How Digital Identity Makes an Impact on a Global Scale
Identity is essential to everything we do, but sometimes, we take it for granted. In countries like the United States, our identity is given to us right at birth with a birth certificate, but other countries, identities for people don’t come as easy. In developing countries, 1 in 3 children under the age of five technically don’t exist because they weren’t issued a birth certificate.
“The challenge is that in poor countries, an increasing number of people live under the radar, invisible to the often archaic, paper-based methods used to certify births, deaths, and marriages,” Dr. Seth Berkley wrote in the MIT Technology Review. “This can have a lasting impact on children’s lives, leaving them vulnerable to neglect and abuse.”
In his essay, Dr. Berkley’s essay discusses how the key to identity verification for people in developing countries is to curate a digital identity.
“As with any digital identity technology, security, reliability, and privacy are paramount. But given the potential benefits, this kind of technology could transform the lives of millions of the most vulnerable children,” Dr. Berkley wrote. “And by giving them visibility in the digital world, we can help prevent a life of invisibility in the real world.”

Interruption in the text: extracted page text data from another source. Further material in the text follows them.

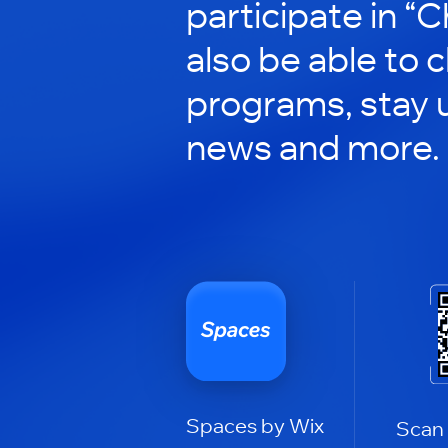
participate in “C
also be able to 
programs, stay 
news and more.
Spaces by Wix
Scan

- In some countries, a digital identity has a huge impact on how people can access life-saving services.
- The United Nations’ Sustainable Development Goal 16 requires 193 member countries to have a legal form of ID by 2030. This goal is to help safeguard and give millions of people access to things such as education, health services, and the right to vote.
- Digital Identity is the way to respond to the paper-based methods of birth, marriage, and death certifications.
Fingerprinting services for individuals has played a big role in curating a digital identity for people. Other systems such as iris and face tracking technology are also helping people create their digital identity.